*Exercise details:*
All lines in the records below that hold "image" are to be shown.

Collected data
----

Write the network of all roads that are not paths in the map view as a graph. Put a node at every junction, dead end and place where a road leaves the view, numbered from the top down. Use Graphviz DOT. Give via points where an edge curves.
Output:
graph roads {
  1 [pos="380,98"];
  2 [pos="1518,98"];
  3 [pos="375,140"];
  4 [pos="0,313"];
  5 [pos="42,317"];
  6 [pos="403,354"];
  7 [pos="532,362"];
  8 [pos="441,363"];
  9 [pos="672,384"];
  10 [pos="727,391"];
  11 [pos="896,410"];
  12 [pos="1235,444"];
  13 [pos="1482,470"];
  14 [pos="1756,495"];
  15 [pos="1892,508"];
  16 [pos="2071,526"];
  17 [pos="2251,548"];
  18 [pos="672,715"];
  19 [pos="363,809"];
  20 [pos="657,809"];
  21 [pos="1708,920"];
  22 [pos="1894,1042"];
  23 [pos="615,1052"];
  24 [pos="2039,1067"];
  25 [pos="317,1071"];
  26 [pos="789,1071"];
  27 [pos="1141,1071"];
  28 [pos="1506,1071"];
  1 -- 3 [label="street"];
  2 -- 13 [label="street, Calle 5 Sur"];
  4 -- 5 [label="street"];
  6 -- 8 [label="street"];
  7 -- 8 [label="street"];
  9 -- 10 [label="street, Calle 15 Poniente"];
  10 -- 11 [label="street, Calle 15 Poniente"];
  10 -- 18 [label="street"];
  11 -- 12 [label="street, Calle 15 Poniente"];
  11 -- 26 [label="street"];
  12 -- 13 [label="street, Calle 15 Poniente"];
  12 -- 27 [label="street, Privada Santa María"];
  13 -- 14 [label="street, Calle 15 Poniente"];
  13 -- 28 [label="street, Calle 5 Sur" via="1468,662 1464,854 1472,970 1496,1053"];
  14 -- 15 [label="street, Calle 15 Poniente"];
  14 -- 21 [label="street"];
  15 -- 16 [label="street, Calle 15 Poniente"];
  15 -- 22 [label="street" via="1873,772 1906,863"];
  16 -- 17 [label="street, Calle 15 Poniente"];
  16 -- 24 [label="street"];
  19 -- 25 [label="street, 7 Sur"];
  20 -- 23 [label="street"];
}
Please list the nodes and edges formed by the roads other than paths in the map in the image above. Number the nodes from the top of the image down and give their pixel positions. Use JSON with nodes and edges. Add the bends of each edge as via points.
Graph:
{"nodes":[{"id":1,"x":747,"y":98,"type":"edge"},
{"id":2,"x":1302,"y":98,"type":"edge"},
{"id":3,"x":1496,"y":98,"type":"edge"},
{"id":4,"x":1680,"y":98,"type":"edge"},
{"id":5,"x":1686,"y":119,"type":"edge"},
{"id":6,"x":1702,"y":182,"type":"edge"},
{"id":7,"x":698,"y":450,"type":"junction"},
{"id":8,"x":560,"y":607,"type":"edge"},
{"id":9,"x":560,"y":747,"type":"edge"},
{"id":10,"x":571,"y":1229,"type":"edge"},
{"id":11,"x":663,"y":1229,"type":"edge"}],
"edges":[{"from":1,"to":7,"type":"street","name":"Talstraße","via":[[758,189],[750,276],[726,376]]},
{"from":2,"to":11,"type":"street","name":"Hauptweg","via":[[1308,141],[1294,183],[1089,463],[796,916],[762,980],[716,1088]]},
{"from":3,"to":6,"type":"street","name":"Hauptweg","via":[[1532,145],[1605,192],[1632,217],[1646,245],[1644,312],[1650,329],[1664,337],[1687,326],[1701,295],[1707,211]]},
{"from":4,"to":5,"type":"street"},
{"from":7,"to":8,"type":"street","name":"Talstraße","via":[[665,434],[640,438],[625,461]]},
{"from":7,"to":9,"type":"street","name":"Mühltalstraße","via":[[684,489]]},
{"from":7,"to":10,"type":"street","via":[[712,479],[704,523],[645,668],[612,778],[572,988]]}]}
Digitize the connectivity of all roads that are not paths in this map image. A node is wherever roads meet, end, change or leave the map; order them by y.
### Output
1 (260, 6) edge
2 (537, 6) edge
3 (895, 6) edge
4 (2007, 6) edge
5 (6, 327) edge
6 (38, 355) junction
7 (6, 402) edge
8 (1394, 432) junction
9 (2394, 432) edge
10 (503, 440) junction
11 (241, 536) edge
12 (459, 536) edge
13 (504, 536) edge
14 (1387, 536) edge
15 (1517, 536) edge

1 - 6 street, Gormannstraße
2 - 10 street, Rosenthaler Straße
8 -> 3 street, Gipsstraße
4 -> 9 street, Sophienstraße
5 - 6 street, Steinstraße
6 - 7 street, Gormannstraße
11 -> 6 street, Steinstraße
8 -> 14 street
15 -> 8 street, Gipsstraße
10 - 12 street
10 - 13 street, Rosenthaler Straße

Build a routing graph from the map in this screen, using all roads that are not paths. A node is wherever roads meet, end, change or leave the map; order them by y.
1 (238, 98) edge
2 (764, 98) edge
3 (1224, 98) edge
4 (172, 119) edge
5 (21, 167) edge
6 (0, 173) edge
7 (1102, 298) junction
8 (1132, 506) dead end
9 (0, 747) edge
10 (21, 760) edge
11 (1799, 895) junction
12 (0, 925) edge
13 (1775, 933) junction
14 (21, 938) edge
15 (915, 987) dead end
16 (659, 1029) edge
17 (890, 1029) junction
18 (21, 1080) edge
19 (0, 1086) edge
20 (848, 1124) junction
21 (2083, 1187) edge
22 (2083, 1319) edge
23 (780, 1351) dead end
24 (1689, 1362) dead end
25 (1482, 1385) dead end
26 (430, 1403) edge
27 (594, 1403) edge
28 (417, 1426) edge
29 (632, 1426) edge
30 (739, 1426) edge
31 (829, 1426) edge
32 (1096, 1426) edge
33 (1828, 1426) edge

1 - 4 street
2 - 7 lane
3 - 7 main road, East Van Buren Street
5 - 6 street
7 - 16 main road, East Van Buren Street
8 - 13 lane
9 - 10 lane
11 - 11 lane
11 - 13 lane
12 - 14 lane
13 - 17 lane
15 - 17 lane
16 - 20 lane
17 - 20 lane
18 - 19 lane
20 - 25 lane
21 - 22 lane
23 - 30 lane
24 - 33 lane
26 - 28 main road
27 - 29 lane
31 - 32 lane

----

*Result of this exercise:*
Please list the nodes and edges formed by the roads other than paths in the map in the image above. Number the nodes from the top of the image down and give their pixel positions. Use JSON with nodes and edges. Add the bends of each edge as via points.
Digitize the connectivity of all roads that are not paths in this map image. A node is wherever roads meet, end, change or leave the map; order them by y.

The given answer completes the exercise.